Officials of locally based Coronado First Bank and Embarcadero Bank announced March 22 that they have signed a definitive agreement to merge the two financial institutions.
In a joint statement, Coronado First Chairman Barbara DeMichele and Embarcadero Bank Chairman Jerry Suppa said the merger will benefit both community banks and their investors, through cost savings resulting from “the elimination of redundant operations.”
The bank leaders said the merger will give Coronado First an infusion of at least $17 million of additional capital, and provide Embarcadero with an expanded customer and deposit base.
Officials said the combined bank will operate under the name Coronado First Bank, with headquarters in Coronado.
Terms call for Coronado First shareholders to receive tangible book value, currently $6.70 per share, or the equivalent of approximately 67 percent of one share of the combined bank for each share of Coronado First stock held at the close of the transaction.
Officials said the combined bank is expected to have equity capital of approximately $25 million, exceeding current regulatory guidelines for well-capitalized institutions. The merger is subject to approval by the Federal Deposit Insurance Corp., the California Department of Financial Institutions, and shareholders of both banks.
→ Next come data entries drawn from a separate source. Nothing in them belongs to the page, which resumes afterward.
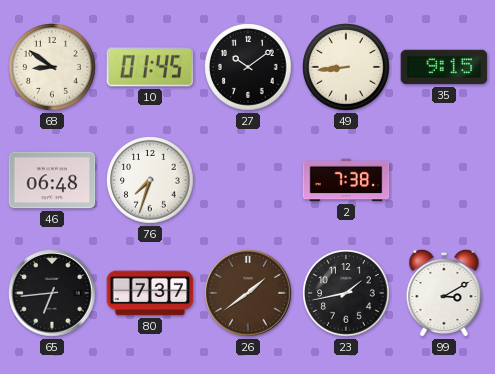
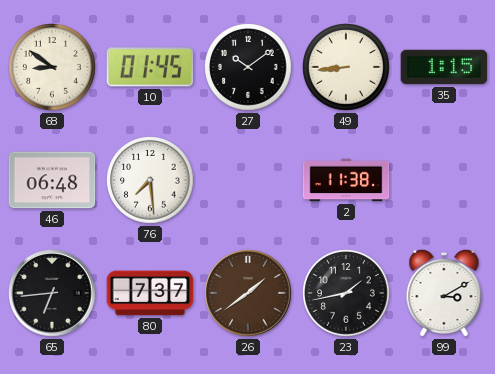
35: 9:15 -> 1:15
76: 7:33 -> 7:29
2: 7:38 -> 11:38
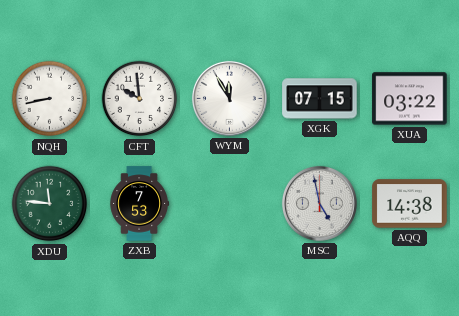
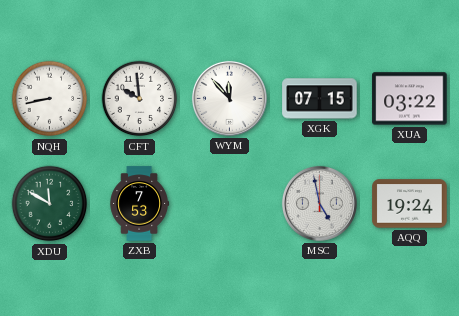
WYM: 11:55 -> 11:53
XDU: 11:46 -> 11:50
AQQ: 14:38 -> 19:24
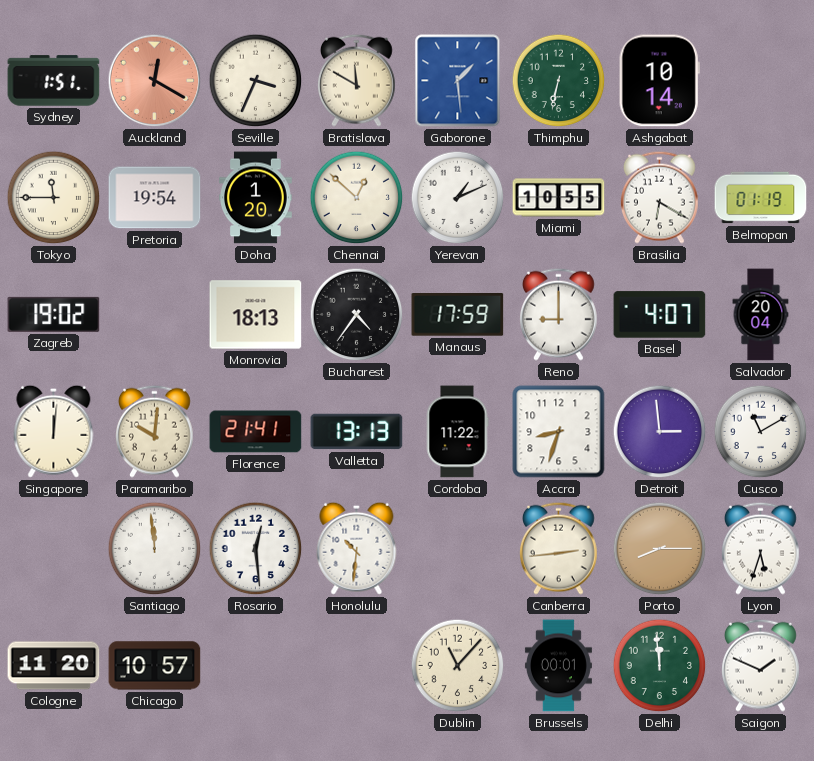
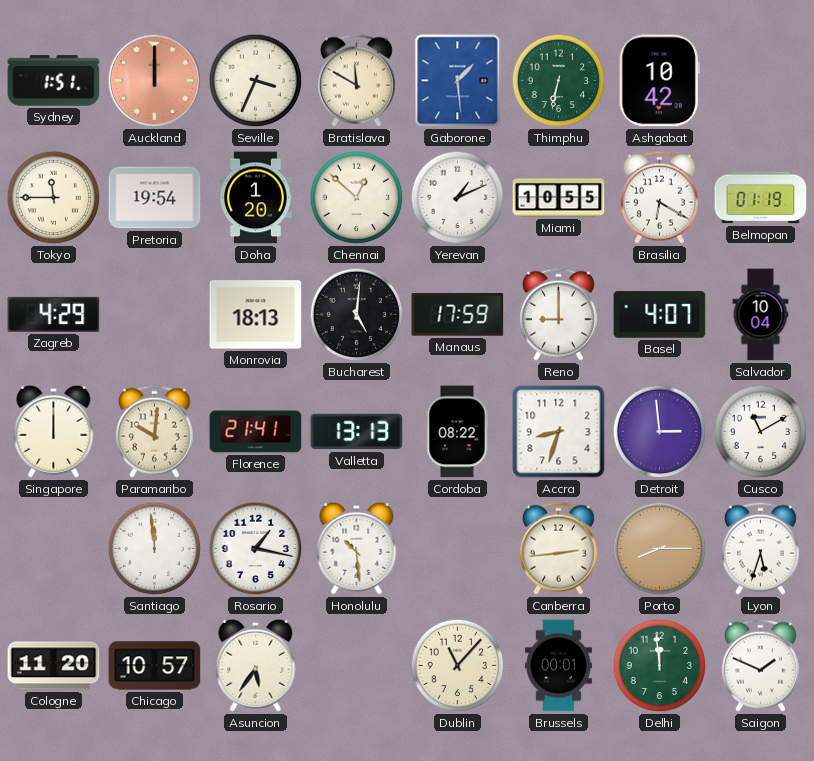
Auckland: 12:20 -> 12:00
Ashgabat: 10:14 -> 10:42
Zagreb: 19:02 -> 4:29
Bucharest: 4:36 -> 5:01
Salvador: 20:04 -> 10:04
Singapore: 12:01 -> 12:00
Cordoba: 11:22 -> 08:22
Rosario: 12:29 -> 1:17
Honolulu: 10:31 -> 10:29
Asuncion: none -> 5:36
DeMichele will serve as board chairman of the combined bank. Maria Kunac, currently president and chief executive officer of Embarcadero, will be the combined bank’s president and CEO.
Bruce Ives, currently president and CEO of Coronado First, will be the combined bank’s chief operating officer, the statement said.
Coronado First was founded in 2005 and reported assets of $83 million at the end of 2010. Embarcadero Bank was founded in 2006 and reported assets of $73 million.
The combined bank will have total deposits of approximately $118 million and total loans of approximately $120 million.
Coronado First is headquartered in Coronado and also has a downtown San Diego office, while Embarcadero Bank has one office in downtown San Diego.